Both companies had already accepted merger offers from international telecommunications newcomer Global Crossing Ltd. when Qwest announced its competing bids, to be paid largely in stock, on June 13. But Qwest stock subsequently tumbled by nearly 25 percent, reflecting shareholder jitters about the plan.
Yesterday's announcement not only raised the price for Qwest's offers but also sweetened the deal with cash to ensure that Qwest would not give up too much stock to acquire the two companies. Under the revised deal, Qwest said it would pay $69 a share in stock for US West and $68 a share in cash and stock for Frontier. Those prices, which are guaranteed against price movements in Qwest shares, are 8 percent higher than the Global Crossing price for Frontier and 11 percent more than the offer for US West. The total value of the offers increases to $54.3 billion from $50.3 billion.
In a conference call with reporters, Qwest Chairman Joseph P. Nacchio said his company had built the kind of network -- with 18,500 route miles in the United States alone -- that Global Crossing has yet to deliver.
"Clearly we believed if you stack up Qwest to Global Crossing, you have to go a country mile to believe that these two companies are the same," Nacchio said.
US West shares rose $1, to $58, on the day's news, while Frontier gained $1.87 1/2, to $59.87 1/2. Global Crossing fell $1.56 1/4, to $45.87 1/2, and Qwest -- the most actively traded stock in U.S. markets -- fell $2.75, to $32.56 1/2.
Despite Wall Street's reaction, some analysts said the new Qwest offer has made it a real player in the fight. Coming up with a fixed-price deal was the "missing ingredient," said Frank Dzubeck, president of consulting firm Communications Network Architects Inc. Qwest has now put together "an extremely attractive offer" that demands the attention of the US West board, Dzubeck said. "If you were a major shareholder and they turned this down at $10 a share difference -- real money! -- what would you think? I'd think it was time to call my lawyers!"
Dzubeck said that either deal would create a telecommunications powerhouse. The international networks under construction by Global Crossing and by Qwest would complement the 14-state local phone services and data networks of US West and the national long-distance network built by Frontier, Dzubeck said; the combination with Qwest would create "a powerful creature" in the U.S. market, while the Global Crossing merger would set up a more potent international player. "It's a tossup," Dzubeck said.

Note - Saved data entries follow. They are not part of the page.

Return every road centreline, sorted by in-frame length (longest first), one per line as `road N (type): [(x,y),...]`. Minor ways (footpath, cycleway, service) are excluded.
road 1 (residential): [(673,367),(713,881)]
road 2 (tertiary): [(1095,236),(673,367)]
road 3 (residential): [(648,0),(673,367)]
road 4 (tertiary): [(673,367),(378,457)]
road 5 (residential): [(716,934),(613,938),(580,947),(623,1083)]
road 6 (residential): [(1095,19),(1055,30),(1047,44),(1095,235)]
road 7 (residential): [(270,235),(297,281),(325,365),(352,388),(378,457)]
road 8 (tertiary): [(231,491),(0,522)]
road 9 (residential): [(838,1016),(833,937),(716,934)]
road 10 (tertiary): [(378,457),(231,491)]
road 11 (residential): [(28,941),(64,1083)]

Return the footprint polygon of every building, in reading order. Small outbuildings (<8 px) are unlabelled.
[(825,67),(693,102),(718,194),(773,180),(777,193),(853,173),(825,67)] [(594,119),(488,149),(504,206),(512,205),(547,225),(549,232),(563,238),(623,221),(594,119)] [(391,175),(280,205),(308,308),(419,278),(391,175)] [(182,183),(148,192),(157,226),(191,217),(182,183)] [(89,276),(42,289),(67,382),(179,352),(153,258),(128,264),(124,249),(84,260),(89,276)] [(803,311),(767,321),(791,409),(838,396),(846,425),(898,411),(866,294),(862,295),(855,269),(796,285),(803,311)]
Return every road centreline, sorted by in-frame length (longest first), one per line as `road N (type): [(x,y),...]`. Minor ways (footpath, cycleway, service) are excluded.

The Qwest offer makes sense, said telecommunications analyst Roger Wery of Renaissance Worldwide. "Combining this big regional fortress [US West] with a nimble and effective network backbone [Qwest] is definitely a formidable combination -- it makes more sense, frankly, than a Global Crossing-US West" merger.
CAPTION: Qwest Chairman Joseph P. Nacchio sweetened the deal with cash.